EXERCISE PROMPT - The entries below must be transcribed exactly. Leave nothing out.

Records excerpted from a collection
-=-=-

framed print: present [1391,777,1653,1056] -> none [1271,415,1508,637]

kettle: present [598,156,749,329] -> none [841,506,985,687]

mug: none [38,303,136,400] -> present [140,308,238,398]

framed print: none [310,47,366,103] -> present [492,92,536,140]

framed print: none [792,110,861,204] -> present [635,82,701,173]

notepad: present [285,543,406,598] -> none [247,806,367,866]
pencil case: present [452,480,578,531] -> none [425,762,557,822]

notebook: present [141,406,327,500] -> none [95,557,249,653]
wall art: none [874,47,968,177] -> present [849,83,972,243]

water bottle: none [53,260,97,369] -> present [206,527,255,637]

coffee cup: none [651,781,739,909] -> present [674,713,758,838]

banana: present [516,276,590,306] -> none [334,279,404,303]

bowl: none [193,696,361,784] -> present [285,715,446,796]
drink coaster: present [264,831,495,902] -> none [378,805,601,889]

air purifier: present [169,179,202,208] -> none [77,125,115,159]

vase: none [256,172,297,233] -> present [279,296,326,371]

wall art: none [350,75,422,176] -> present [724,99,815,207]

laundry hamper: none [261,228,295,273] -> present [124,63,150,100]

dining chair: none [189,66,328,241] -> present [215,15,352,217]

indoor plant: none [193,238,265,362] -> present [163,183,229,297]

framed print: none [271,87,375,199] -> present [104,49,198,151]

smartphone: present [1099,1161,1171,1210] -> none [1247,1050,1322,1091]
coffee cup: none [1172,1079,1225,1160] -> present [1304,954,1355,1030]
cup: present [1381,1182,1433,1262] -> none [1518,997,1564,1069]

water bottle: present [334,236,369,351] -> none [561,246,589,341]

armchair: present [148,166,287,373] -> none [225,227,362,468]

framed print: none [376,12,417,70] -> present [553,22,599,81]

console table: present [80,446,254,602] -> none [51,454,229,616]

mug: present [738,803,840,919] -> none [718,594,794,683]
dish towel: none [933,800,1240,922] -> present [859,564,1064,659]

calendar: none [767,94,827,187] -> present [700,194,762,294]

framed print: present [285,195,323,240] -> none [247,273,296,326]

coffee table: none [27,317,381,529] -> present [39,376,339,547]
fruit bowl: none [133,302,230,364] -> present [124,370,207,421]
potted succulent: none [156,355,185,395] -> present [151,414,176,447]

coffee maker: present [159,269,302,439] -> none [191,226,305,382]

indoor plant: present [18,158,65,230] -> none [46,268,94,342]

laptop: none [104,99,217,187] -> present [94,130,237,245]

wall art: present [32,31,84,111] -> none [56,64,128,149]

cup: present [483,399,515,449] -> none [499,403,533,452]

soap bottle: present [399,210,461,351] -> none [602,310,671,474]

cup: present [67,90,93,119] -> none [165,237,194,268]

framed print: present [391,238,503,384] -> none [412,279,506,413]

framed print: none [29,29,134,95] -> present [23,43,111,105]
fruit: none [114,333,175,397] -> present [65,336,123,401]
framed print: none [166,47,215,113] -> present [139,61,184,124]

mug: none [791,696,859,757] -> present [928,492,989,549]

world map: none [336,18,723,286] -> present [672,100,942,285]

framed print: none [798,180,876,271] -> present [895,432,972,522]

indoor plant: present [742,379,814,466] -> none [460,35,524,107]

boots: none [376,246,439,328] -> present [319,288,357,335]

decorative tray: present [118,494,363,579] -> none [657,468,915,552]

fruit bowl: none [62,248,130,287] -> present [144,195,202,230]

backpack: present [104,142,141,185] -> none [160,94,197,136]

-=-=-

RESULT OF THIS EXERCISE -
framed print: present [1391,777,1653,1056] -> none [1271,415,1508,637]

kettle: present [598,156,749,329] -> none [841,506,985,687]

mug: none [38,303,136,400] -> present [140,308,238,398]

framed print: none [310,47,366,103] -> present [492,92,536,140]

framed print: none [792,110,861,204] -> present [635,82,701,173]

notepad: present [285,543,406,598] -> none [247,806,367,866]
pencil case: present [452,480,578,531] -> none [425,762,557,822]

notebook: present [141,406,327,500] -> none [95,557,249,653]
wall art: none [874,47,968,177] -> present [849,83,972,243]

water bottle: none [53,260,97,369] -> present [206,527,255,637]

coffee cup: none [651,781,739,909] -> present [674,713,758,838]

banana: present [516,276,590,306] -> none [334,279,404,303]

bowl: none [193,696,361,784] -> present [285,715,446,796]
drink coaster: present [264,831,495,902] -> none [378,805,601,889]

air purifier: present [169,179,202,208] -> none [77,125,115,159]

vase: none [256,172,297,233] -> present [279,296,326,371]

wall art: none [350,75,422,176] -> present [724,99,815,207]

laundry hamper: none [261,228,295,273] -> present [124,63,150,100]

dining chair: none [189,66,328,241] -> present [215,15,352,217]

indoor plant: none [193,238,265,362] -> present [163,183,229,297]

framed print: none [271,87,375,199] -> present [104,49,198,151]

smartphone: present [1099,1161,1171,1210] -> none [1247,1050,1322,1091]
coffee cup: none [1172,1079,1225,1160] -> present [1304,954,1355,1030]
cup: present [1381,1182,1433,1262] -> none [1518,997,1564,1069]

water bottle: present [334,236,369,351] -> none [561,246,589,341]

armchair: present [148,166,287,373] -> none [225,227,362,468]

framed print: none [376,12,417,70] -> present [553,22,599,81]

console table: present [80,446,254,602] -> none [51,454,229,616]

mug: present [738,803,840,919] -> none [718,594,794,683]
dish towel: none [933,800,1240,922] -> present [859,564,1064,659]

calendar: none [767,94,827,187] -> present [700,194,762,294]

framed print: present [285,195,323,240] -> none [247,273,296,326]

coffee table: none [27,317,381,529] -> present [39,376,339,547]
fruit bowl: none [133,302,230,364] -> present [124,370,207,421]
potted succulent: none [156,355,185,395] -> present [151,414,176,447]

coffee maker: present [159,269,302,439] -> none [191,226,305,382]

indoor plant: present [18,158,65,230] -> none [46,268,94,342]

laptop: none [104,99,217,187] -> present [94,130,237,245]

wall art: present [32,31,84,111] -> none [56,64,128,149]

cup: present [483,399,515,449] -> none [499,403,533,452]

soap bottle: present [399,210,461,351] -> none [602,310,671,474]

cup: present [67,90,93,119] -> none [165,237,194,268]

framed print: present [391,238,503,384] -> none [412,279,506,413]

framed print: none [29,29,134,95] -> present [23,43,111,105]
fruit: none [114,333,175,397] -> present [65,336,123,401]
framed print: none [166,47,215,113] -> present [139,61,184,124]

mug: none [791,696,859,757] -> present [928,492,989,549]

world map: none [336,18,723,286] -> present [672,100,942,285]

framed print: none [798,180,876,271] -> present [895,432,972,522]

indoor plant: present [742,379,814,466] -> none [460,35,524,107]

boots: none [376,246,439,328] -> present [319,288,357,335]

decorative tray: present [118,494,363,579] -> none [657,468,915,552]

fruit bowl: none [62,248,130,287] -> present [144,195,202,230]

backpack: present [104,142,141,185] -> none [160,94,197,136]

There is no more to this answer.